Attacks that exploit this kind of access
Search the npm registry for packages matching a query. Returns a list of packages with name, version, description, keywords, and quality scores. Args: - query (string): Search query for npm packages - limit (number): Maximum results to return, 1-30 (default: 10) Returns: List of matching packages with metadata and scores. Each result includes: - name, version, description, keywords - links (npm, homepage, repository) - scores (quality, popularity, maintenance, overall) Examples: -. It is categorised as a Read tool in the Npm Info MCP Server, which means it retrieves data without modifying state.
Register the Npm Info MCP server in PolicyLayer and add a rule for npm_search: allow, deny, rate-limit, or require approval. Point your MCP client at the PolicyLayer proxy URL and the rule is enforced on every call, before it reaches Npm Info. Nothing to install.
npm_search is a Read tool with low risk. Read-only tools are generally safe to allow by default.

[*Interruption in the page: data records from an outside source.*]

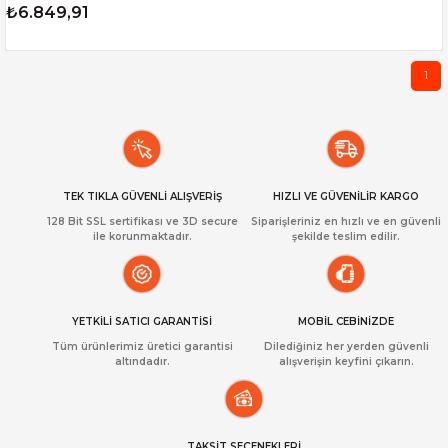
₺6.849,91
1
TEK TIKLA GÜVENLİ ALIŞVERİŞ
HIZLI VE GÜVENİLİR KARGO
128 Bit SSL sertifikası ve 3D secure
Siparişleriniz en hızlı ve en güvenli
ile korunmaktadır.
şekilde teslim edilir.
YETKİLİ SATICI GARANTİSİ
MOBİL CEBİNİZDE
Tüm ürünlerimiz üretici garantisi
Dilediğiniz her yerden güvenli
altındadır.
alışverişin keyfini çıkarın.
TAKSİT SEÇENEKLERİ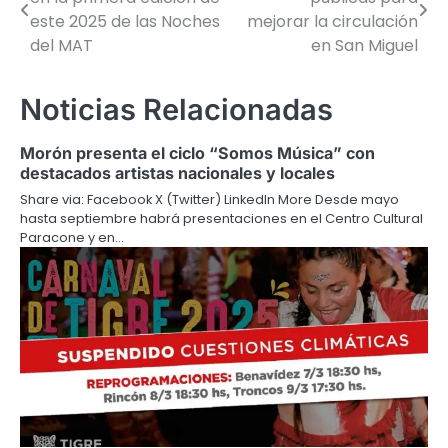
de
este 2025 de las Noches
mejorar la circulación
del MAT
en San Miguel
entradas
Noticias Relacionadas
Morón presenta el ciclo “Somos Música” con
destacados artistas nacionales y locales
Share via: Facebook X (Twitter) LinkedIn More Desde mayo
hasta septiembre habrá presentaciones en el Centro Cultural
Paracone y en…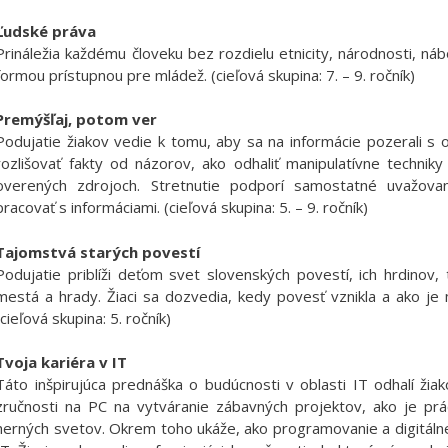
Ľudské práva
Prináležia každému človeku bez rozdielu etnicity, národnosti, n
formou prístupnou pre mládež. (cieľová skupina: 7. – 9. ročník)
Premýšľaj, potom ver
Podujatie žiakov vedie k tomu, aby sa na informácie pozerali s
rozlišovať fakty od názorov, ako odhaliť manipulatívne techniky
overených zdrojoch. Stretnutie podporí samostatné uvažova
pracovať s informáciami. (cieľová skupina: 5. – 9. ročník)
Tajomstvá starých povestí
Podujatie priblíži deťom svet slovenských povestí, ich hrdinov
mestá a hrady. Žiaci sa dozvedia, kedy povesť vznikla a ako je
(cieľová skupina: 5. ročník)
Tvoja kariéra v IT
Táto inšpirujúca prednáška o budúcnosti v oblasti IT odhalí žia
zručnosti na PC na vytváranie zábavných projektov, ako je prác
herných svetov. Okrem toho ukáže, ako programovanie a digitálne 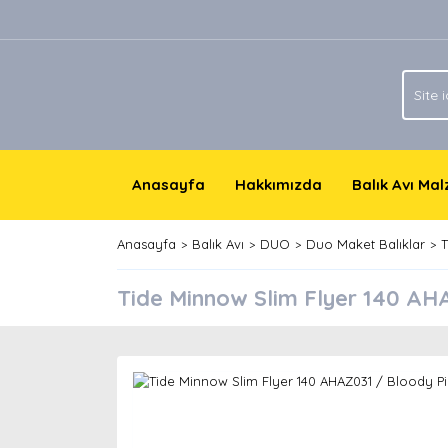
Anasayfa
Hakkımızda
Balık Avı Ma
Anasayfa
Balık Avı
DUO
Duo Maket Balıklar
T
Tide Minnow Slim Flyer 140 AH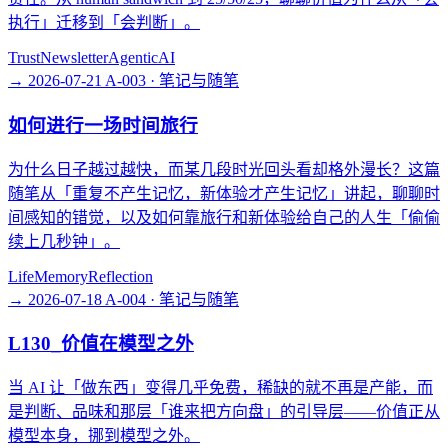
执行」迁移到「会判断」。
Trust
Newsletter
AgenticAI
→
2026-07-21
A-003 · 笔记与随笔
如何进行一场时间旅行
为什么日子越过越快，而某几段时光回头看却格外漫长？这篇
随笔从「重复不产生记忆，新体验才产生记忆」讲起，聊聊时
间感知的错觉，以及如何靠旅行和新体验给自己的人生「偷偷
续上几秒钟」。
Life
Memory
Reflection
→
2026-07-18
A-004 · 笔记与随笔
L130_价值在模型之外
当 AI 让「做东西」变得几乎免费，稀缺的就不再是产能，而
是判断、品味和那层「谁来把方向盘」的引导层——价值正从
模型本身，挪到模型之外。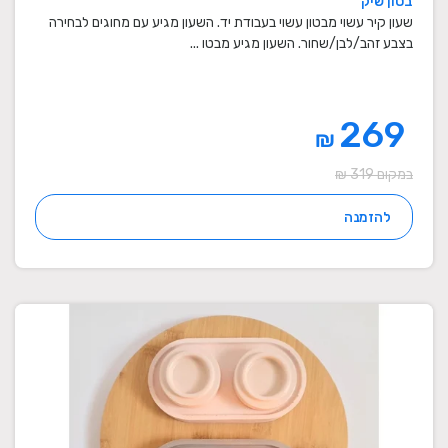
בטון שיק
שעון קיר עשוי מבטון עשוי בעבודת יד. השעון מגיע עם מחוגים לבחירה
בצבע זהב/לבן/שחור. השעון מגיע מבטו ...
269
₪
במקום 319 ₪
להזמנה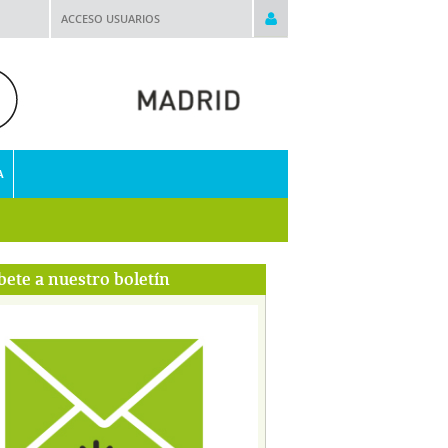
ACCESO USUARIOS
A
bete a nuestro boletín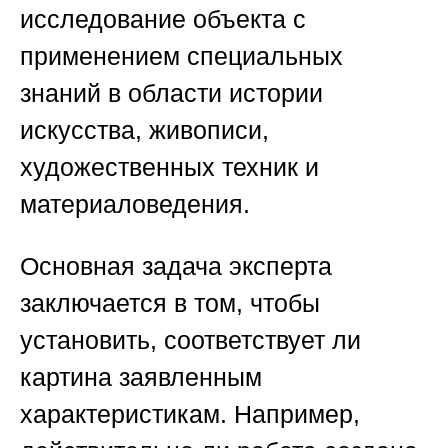
исследование объекта с
применением специальных
знаний в области истории
искусства, живописи,
художественных техник и
материаловедения.
Основная задача эксперта
заключается в том, чтобы
установить, соответствует ли
картина заявленным
характеристикам. Например,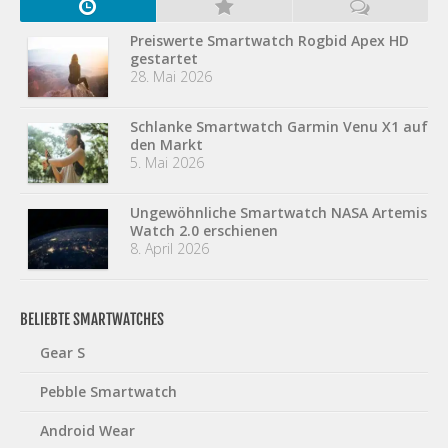
Preiswerte Smartwatch Rogbid Apex HD
gestartet
28. Mai 2026
Schlanke Smartwatch Garmin Venu X1 auf
den Markt
5. Mai 2026
Ungewöhnliche Smartwatch NASA Artemis
Watch 2.0 erschienen
8. April 2026
BELIEBTE SMARTWATCHES
Gear S
Pebble Smartwatch
Android Wear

Yes. Add a rate_limit block to the npm_search rule in your PolicyLayer policy. For example, setting max: 10 and window: 60 limits the tool to 10 calls per minute. Rate limits are tracked per agent session and reset automatically.
Set action: deny in the PolicyLayer policy for npm_search. The AI agent will receive a policy violation error and cannot call the tool. You can also include a reason field to explain why the tool is blocked.
npm_search is provided by the Npm Info MCP server (kongyo2/npm-info). PolicyLayer sits as a proxy in front of this server to enforce policies before tool calls reach the server.
Every MCP server has a record like this.
Type a name, get the same breakdown: verified identity, auth posture, risk grade, capabilities, recommended policy.